How, then, can we perhaps live otherwise with our own vulnerability? How can we find the confidence and imagination to overcome our fear and invest in animal vulnerabilis as an enabling human condition? How can we argue, as many thinkers associated with the recent "ethical turn" in critical theory have done, that our vulnerability is the condition of possibility for social justice?


This symposium seeks to canvas a range of contemporary responses to, and analyses of, the question of human vulnerability. It invites 20-minute papers from across the disciplines (including interdisciplinary work), and from a variety of theoretical perspectives, that address any aspect of the topic of human vulnerability. Panel proposals of up to three 20-minute papers are also welcome.
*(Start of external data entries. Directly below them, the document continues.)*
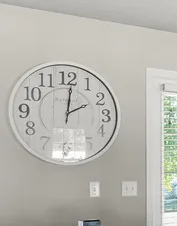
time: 2:01
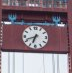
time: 6:41
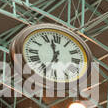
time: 11:33
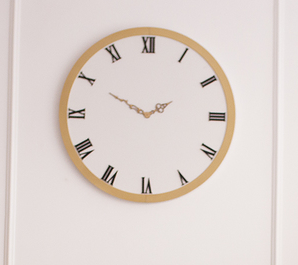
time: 1:49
Possible topics include, but are not limited to:
·      vulnerability and the body
·      vulnerability and biotechnology
·      vulnerability and biopower
·      vulnerability and climate change
·      vulnerability and global capital
·      vulnerability and the virtual
·      vulnerability and violence
·      vulnerability and survival
·      the vulnerability of skin (black skin? white skin?)
·      vulnerability as a human condition vs. specific vulnerability (of children, colonized peoples, prisoners, those without cultural capital, etc.)
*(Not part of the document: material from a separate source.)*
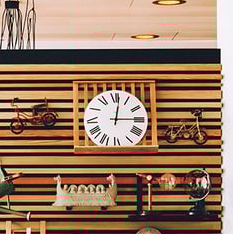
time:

·      vulnerability and ethics
·      vulnerability as foundation for social justice
·      vulnerability and disability studies
·      vulnerability and aesthetics
·      vulnerability vs. victimhood
·      vulnerability as a postcolonial concern?
·      the vulnerability of power/the power of vulnerability
·      vulnerability and agency
·      vulnerability and trauma studies
·      vulnerability and terror
·      vulnerability and death
·      vulnerability and creativity
·      vulnerability and the work of Agamben | Arendt | Butler| Deleuze | Derrida | Foucault | Heidegger | Levinas | Merleau-Ponty | ???


To preserve the integrity of the event, and foster a productive exchange between participants, the symposium is planned as a single-stream event with no parallel sessions. For this reason, the maximum number of papers we can accept is 30. Selected papers will be published in a quality-assured international journal.